45 YEARS

Writer-director Andrew Haigh specializes in small-scaled relationship dramas like his 2011 “Weekend,” about a brief encounter between two gay men. It’s a pattern he follows, though over a longer time span, in this intensely observant portrait of a marriage in crisis after nearly half a century. “45 Years” is an acute but extremely unhurried adaptation of a short story by David Constantine, a lapidary account of what happens to the genteel union of an English couple, Geoff and Kate Mercer (Tom Courtenay and Charlotte Rampling), as a revelation about the distant past gradually shakes the foundations of their present-day relationship.

The news involves the discovery of a corpse perfectly preserved for decades in a glacier—s premise that was exploited to similarly upsetting effect in an episode of the old Alfred Hitchcock Presents series called “The Crystal Trench” back in 1959. In this case the body is that of Katia, Geoff’s first girlfriend, who was killed when she fell into a crevasse while they were hiking in the Alps a half-century earlier. When Geoff, a fragile fellow who’s retired from his management job after suffering a heart attack, receives a letter saying that Katia’s remains have finally been found, he’s shocked. But it’s Kate, a retired teacher whom he’d met only after Katia’s death, who will be even more affected in the aftermath of the news.

That’s because Kate soon begins to realize that Geoff hasn’t been entirely honest with her about how close he was to Katia, to whom he was actually engaged. It turns out that he was contacted because he’s was officially listed as Katia’s next of kin, since they pretended to be married in order to make it easier to get joint accommodations during their trip. And Kate finds him late one night searching about in the attic for mementos of his time together with the dead woman—which will induce her, in turn, to rummage through the old photos herself. Geoff, meanwhile, begins smoking again, and even suggests that despite his weakened state he might travel to Switzerland to see the body. He also grows increasingly withdrawn, reluctant even to attend a long-planned retirement bash with his former colleagues.

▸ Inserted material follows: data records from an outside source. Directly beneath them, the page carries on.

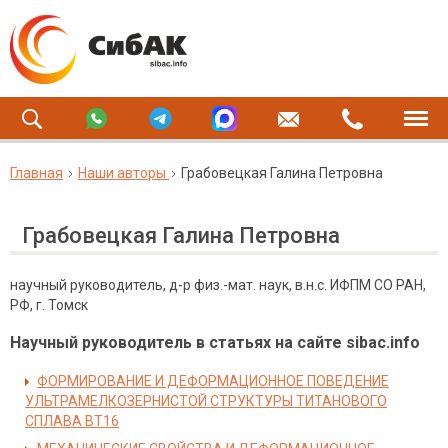
Главная
Наши авторы
Грабовецкая Галина Петровна
Грабовецкая Галина Петровна
научный руководитель, д-р физ.-мат. наук, в.н.с. ИФПМ СО РАН,
РФ, г. Томск
Научный руководитель в статьях на сайте sibac.info
ФОРМИРОВАНИЕ И ДЕФОРМАЦИОННОЕ ПОВЕДЕНИЕ
УЛЬТРАМЕЛКОЗЕРНИСТОЙ СТРУКТУРЫ ТИТАНОВОГО
СПЛАВА ВТ16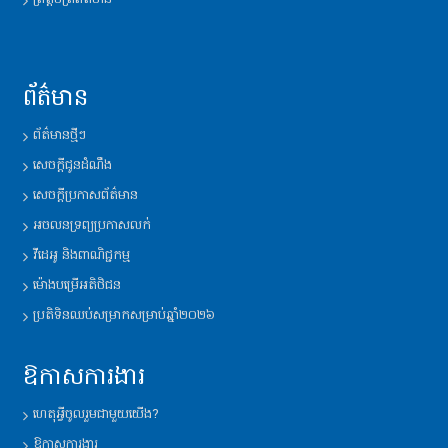
ព័ត៌មាន
ព័ត៌មានថ្មីៗ
សេចក្តីជូនដំណឹង
សេចក្តីប្រកាសព័ត៌មាន
អចលនទ្រព្យប្រកាសលក់
វីដេអូ និង​ពាណិជ្ជកម្ម
ម៉ោង​បម្រើ​អតិថិជន
ប្រតិទិន​ឈប់​សម្រាក​សម្រាប់​ឆ្នាំ​២០២៦
ឱកាសការងារ
ហេតុអ្វីចូលរួមជាមួយយើង?
ឱកាសការងារ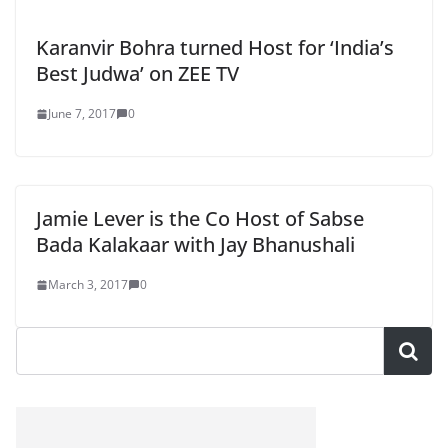
Karanvir Bohra turned Host for ‘India’s
Best Judwa’ on ZEE TV
June 7, 2017
0
Jamie Lever is the Co Host of Sabse
Bada Kalakaar with Jay Bhanushali
March 3, 2017
0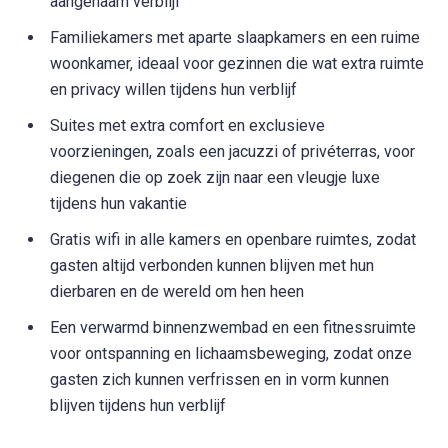
aangenaam verblijf
Familiekamers met aparte slaapkamers en een ruime
woonkamer, ideaal voor gezinnen die wat extra ruimte
en privacy willen tijdens hun verblijf
Suites met extra comfort en exclusieve
voorzieningen, zoals een jacuzzi of privéterras, voor
diegenen die op zoek zijn naar een vleugje luxe
tijdens hun vakantie
Gratis wifi in alle kamers en openbare ruimtes, zodat
gasten altijd verbonden kunnen blijven met hun
dierbaren en de wereld om hen heen
Een verwarmd binnenzwembad en een fitnessruimte
voor ontspanning en lichaamsbeweging, zodat onze
gasten zich kunnen verfrissen en in vorm kunnen
blijven tijdens hun verblijf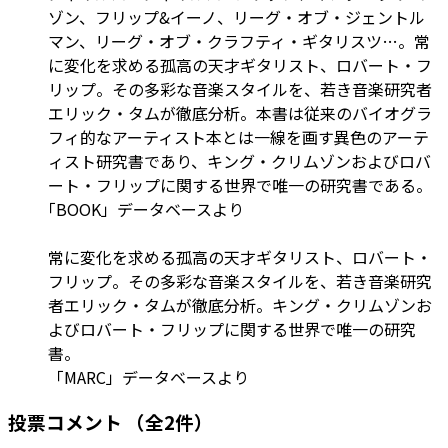
ゾン、フリップ&イーノ、リーグ・オブ・ジェントル
マン、リーグ・オブ・クラフティ・ギタリスツ…。常
に変化を求める孤高の天才ギタリスト、ロバート・フ
リップ。その多彩な音楽スタイルを、若き音楽研究者
エリック・タムが徹底分析。本書は従来のバイオグラ
フィ的なアーティスト本とは一線を画す異色のアーテ
ィスト研究書であり、キング・クリムゾンおよびロバ
ート・フリップに関する世界で唯一の研究書である。
｢BOOK」データベースより
常に変化を求める孤高の天才ギタリスト、ロバート・
フリップ。その多彩な音楽スタイルを、若き音楽研究
者エリック・タムが徹底分析。キング・クリムゾンお
よびロバート・フリップに関する世界で唯一の研究
書。
「MARC」データベースより
投票コメント
（全2件）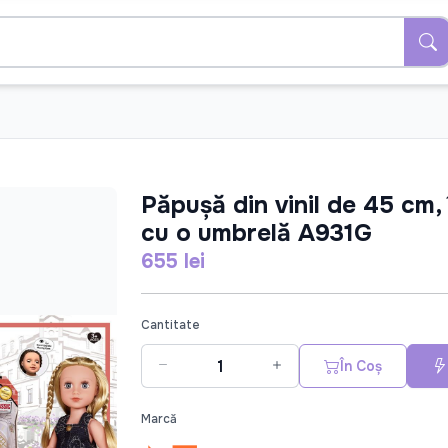
Păpușă din vinil de 45 cm,
cu o umbrelă A931G
655 lei
Cantitate
În Coș
Marcă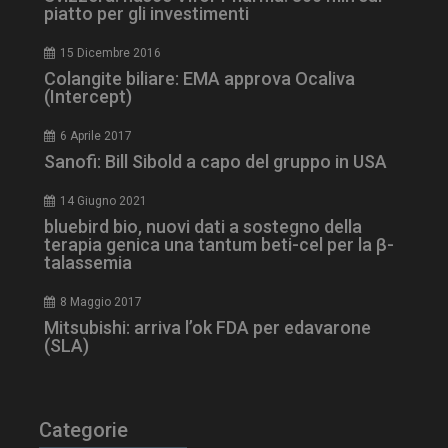
piatto per gli investimenti
15 Dicembre 2016
Colangite biliare: EMA approva Ocaliva
(Intercept)
6 Aprile 2017
Sanofi: Bill Sibold a capo del gruppo in USA
14 Giugno 2021
bluebird bio, nuovi dati a sostegno della
terapia genica una tantum beti-cel per la β-
talassemia
8 Maggio 2017
tracking-sites-
www.dailyhealthindustry.it
4
ironfish-session-id
settimane
Mitsubishi: arriva l’ok FDA per edavarone
2 giorni
(SLA)
ARRAffinity
Sessione
Microsoft Corporation
Categorie
.www.dailyhealthindustry.it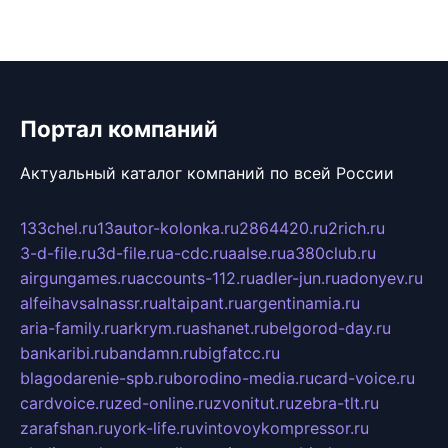
Портал компаний
Актуальный каталог компаний по всей России
133chel.ru
13autor-kolonka.ru
2864420.ru
2rich.ru
3-d-file.ru
3d-file.ru
a-cdc.ru
aalse.ru
a380club.ru
airgungames.ru
accounts-112.ru
adler-jun.ru
adonyev.ru
alfeihavsalnassr.ru
altaipant.ru
argentinamia.ru
aria-family.ru
arkrym.ru
ashanet.ru
belgorod-day.ru
bankaribi.ru
bandamn.ru
bigfatcc.ru
blagodarenie-spb.ru
borodino-media.ru
card-voice.ru
cardvoice.ru
zed-online.ru
zvonitut.ru
zebra-tlt.ru
zarafshan.ru
york-life.ru
vintovoykompressor.ru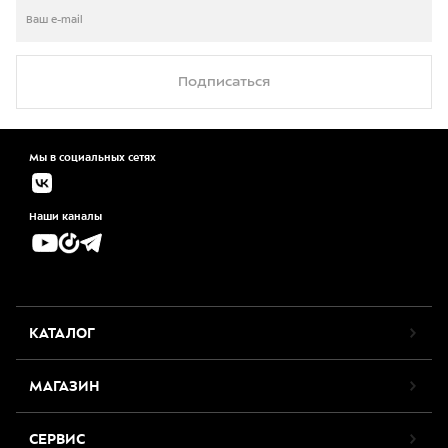
Подписаться
Мы в социальных сетях
Наши каналы
КАТАЛОГ
МАГАЗИН
СЕРВИС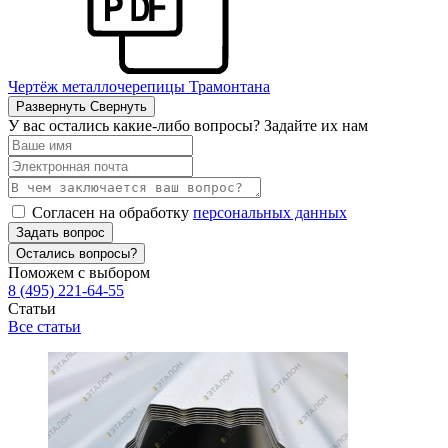
Чертёж металлочерепицы Трамонтана
Развернуть
Свернуть
У вас остались какие-либо вопросы? Задайте их нам
Согласен на обработку
персональных данных
Задать вопрос
Остались вопросы?
Поможем с выбором
8 (495) 221-64-55
Статьи
Все статьи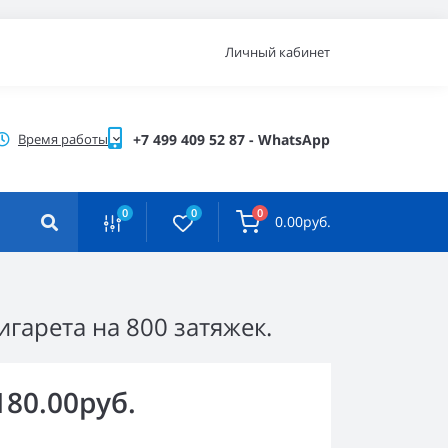
Личный кабинет
Время работы
+7 499 409 52 87 - WhatsApp
0
0
0
0.00руб.
игарета на 800 затяжек.
180.00руб.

Kate tries to keep up the appearance of normalcy—she takes her regular long walks through the Norfolk countryside with the family dog, goes on outings with friends, and attends to all the details of the elaborate anniversary gathering they’ve been planning in light of Geoff’s recent medical problems. The couple shares an impromptu dance at home, and an intimate encounter in bed one night. But all the while Kate’s attitude toward her marriage is changing, her confidence in her husband’s love being eaten away by her jealousy over what he had with Katia and the suspicion that her ghost has been an unseen, unacknowledged presence in their lives for the past forty-five years.

Rampling has a few scenes in which she becomes demonstrative about what Kate is experiencing, but for the most part she paints the changes the character is feeling with subtle looks of desperation, culminating in the subdued anguish she brings to the final sequence of the anniversary party at which she shares a dance with Geoff. Courtenay has the less striking role, but he too shows his skill at quiet understatement. The secondary cast has relatively little to add—this is basically a two-hander—but does what’s required of them. And cinematographer Lol Crawley captures the misty vistas with a degree of nuance that’s a visual mirror of the many facets the stars bring to their performances.

Haigh’s deliberate approach and Jonathan Alberts’ equally unforced editing sometimes give “45 Years” a glacial feel—if you’ll pardon the phrase. But the sensitivity of Rampling and Courtenay fills even the pauses with unspoken meaning.